EXERCISE INSTRUCTIONS –
a. In the blog post about a busy month, what did the registrar of societies tell the writer?
b. Continue the blog post about a busy month with the girls, picking up right after its final sentence.

A Month of Busy

I've been away from the blog for a month, the longest time since I started.  I've blogged in my head but it's been harder to get the time to write.  To catch up on several fronts:

The new school for one of the girls has been wildly successful!  She is happy and self confident, and loves to go.  She has so impressed the taxi driver that he took out the taxi to take her on a puja holiday — something he has never done before.  He said, "I just thought of that little girl and how much she loves school."   On our way to school the first day…. a girl about ten put her hand in the window for money.  I asked if I should give her money, and of course my girl said yes.  Then I told her that when she grew up and had a job she could give money to children on the street and she beamed.  I told her she could bring children to Shishur Sevay.  Something clicked for her and she saw a future for herself.  My kids are so incredibly caring and generous.

 

I finished the finances and had the audit completed and had the taxes filed.  These are major accomplishments since documents all need lots of signatures, and there had to be meetings to discuss many aspects of the finances and taxes.  And, mostly I have to do it through others.

 

I put an ad online and hired an assistant part time.  I am really thrilled.  This is my first real relief from all the responsibilities.  He is working on the annual report, which has to be done so we can file our registration renewal and then apply for FCRA.  I met with the registrar of societies who said a foreigner CAN be on the gov body of the society — contradicting what i'd been told for years.

 

The girls have had me very busy — actually they consumed me — and I'm not totally sure why it became so bad.  Starting our weakest girl at a good school shook up the order of things and there was a lot of jealousy.  There was more fighting, and more out of control time that kept me here, which was their purpose.   I felt trapped.  No one else wanted to deal with them.  Neither did I at times, but they are mine, this is what I say to myself over and over.  They are mine, so I have to find the solutions.  Part of this is their feeling more secure, and know they won't be kicked out.  So the more they feel secure, the more they will challenge me.

 

In their anger they repeated the "old lady" term and a re-run of past emotion.  Some of that is still here, and there are still people who would like me to fail.  Too many people are waiting for me to die. 

 

There have also been magically wonderful times with the girls, the big ones and the little ones.  Today is the last day of the Durga Puja which has really been fun.  Without real family we had to create how we would spend the holiday.  I found people to visit.  Like others in the community we dressed up and visited the beautiful pandals, elaborately decorated temporary temples.  I totally overspent on Puja clothes!!!! I was really angry with myself until I saw them all dressed up and was happy for every rupee I'd spent, every gold thread, deep colored beads of glass, bright pinks and blues and deep red… I will get pictures up soon.

COLLECTED DATA –

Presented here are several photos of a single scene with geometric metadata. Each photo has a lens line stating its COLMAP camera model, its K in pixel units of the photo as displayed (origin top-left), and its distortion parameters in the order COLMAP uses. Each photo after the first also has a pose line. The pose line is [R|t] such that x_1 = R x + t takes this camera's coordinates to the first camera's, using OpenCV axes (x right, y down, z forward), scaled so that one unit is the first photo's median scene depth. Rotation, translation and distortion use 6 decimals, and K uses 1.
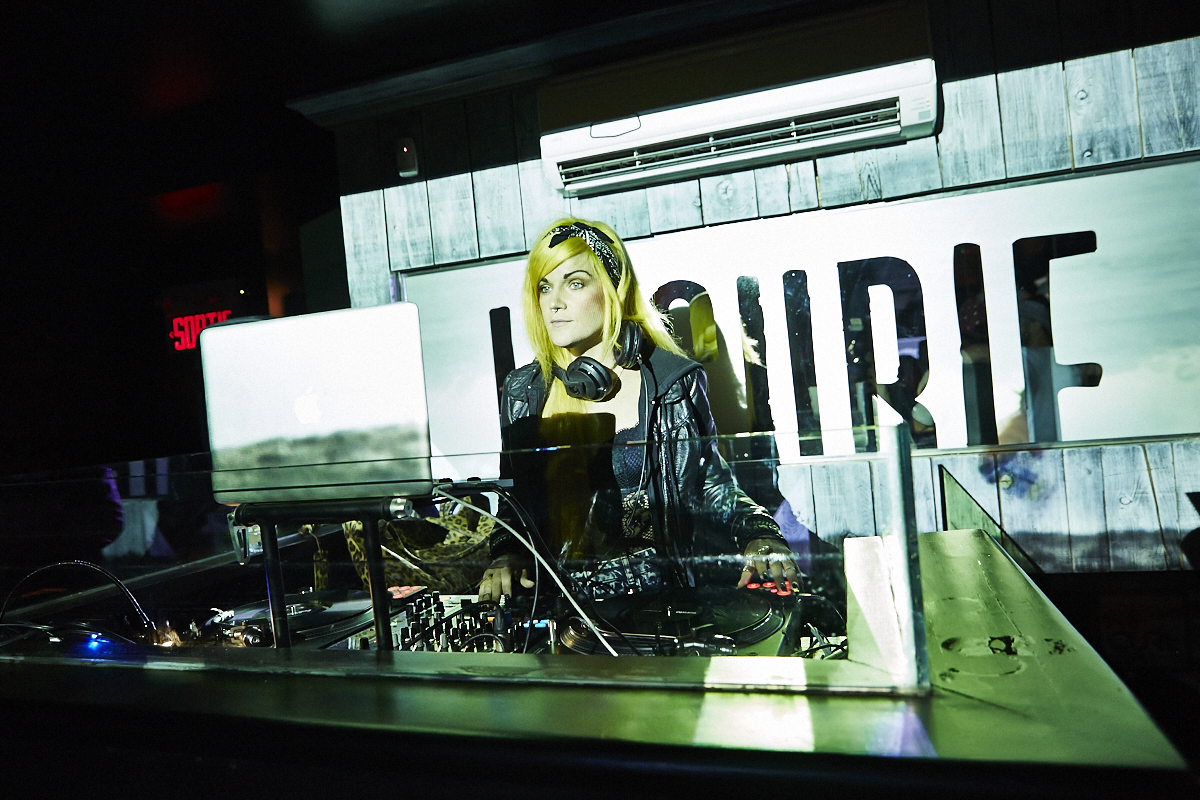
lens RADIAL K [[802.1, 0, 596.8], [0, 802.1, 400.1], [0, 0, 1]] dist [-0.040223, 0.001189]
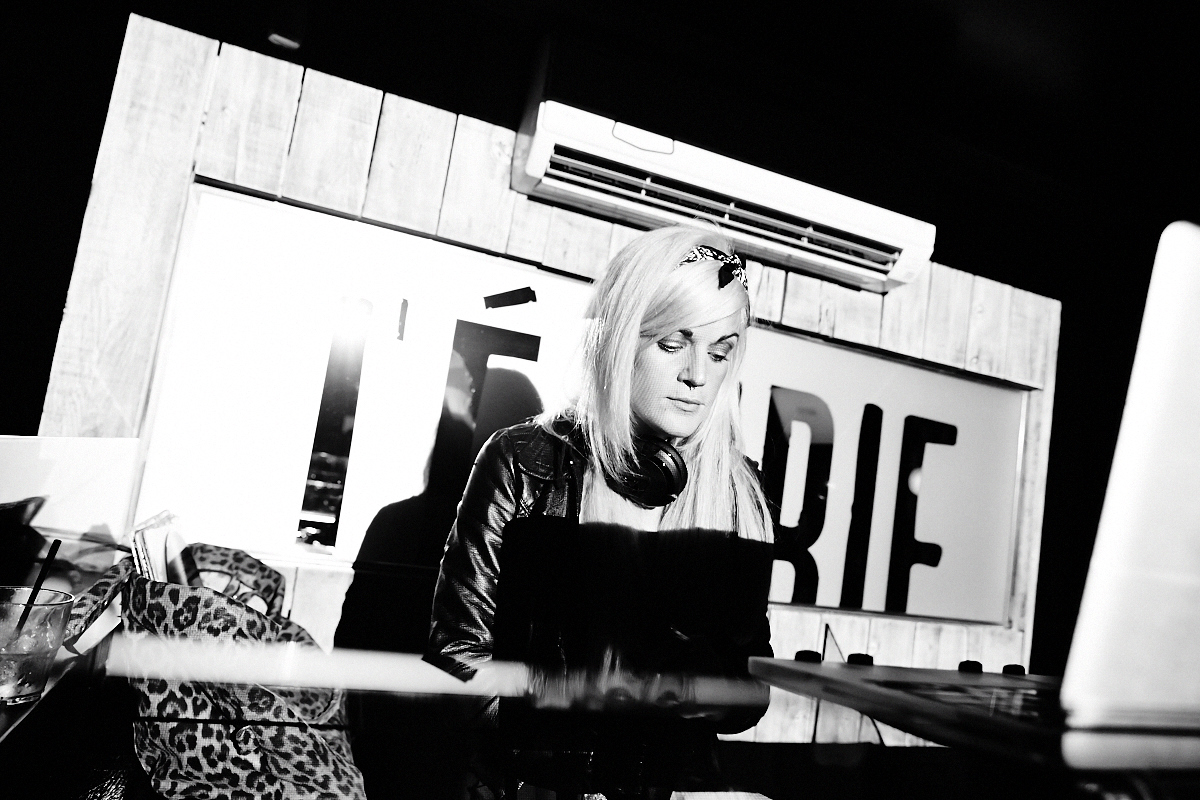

EXERCISE ANSWERS –
a. That a foreigner can be on the governing body of the society.

b.
 

We found a local mela with rides, not crowded as this was not the more elaborate of little parks around.  But it was perfect for us.  Rani rode alone on an child's airplane ride.  Most of the girls went on the ferris wheel.  They stuffed on puchkas. We went back a second day.

 

We were invited to an ashram where we were truly treated as guests.  I had hired a bus for the day.  We all went except for Sonali who was running a fever, and a massi who stayed home with her.    Everyone was tolerant and even laughed as Rani took the paper plates from the table as I moved her along in her stroller (until we noticed!).  I asked the Sambuddha Maharaj to bless all the children.  He held Bornali on his lap as she smiled at him.  The food was great; there were geese and a field to run in, and lots of kind people.  On the way back the bus had a flat tire, just another bit of entertainment.

 

Yesterday the girls were invited to Gibi's for the day.  They dressed up again, and truly enjoyed their time with Choto Ma and her family.  Ganga and Bornali went too.  Rani stayed home.  I took Sonali to the doctor as her fever and cough had not improved after three days on antibiotics.  I'd listened to her lungs and thought we just needed to change antibiotics, but I wanted another opinion.  The doctor did not have chamber hours but asked that I bring her to his house.  We are really accepted and supported by so many people her.  We make them smile.

Staffing over the holiday has been very difficult.  The usual seems to be to wait for puja bonus and then leave.  Of course, I like many others think this won't happen, but it did, so we are very short staffed.  It's hard on the kids because the same women who often try to become "mothers" to them disappear overnight without a call.  I've been more and more aware of how vulnerable the girls are to people who indulge in fake emotion that makes them feel good, and then leave.  It was hard with Sonali sick as the massis she knew were all gone!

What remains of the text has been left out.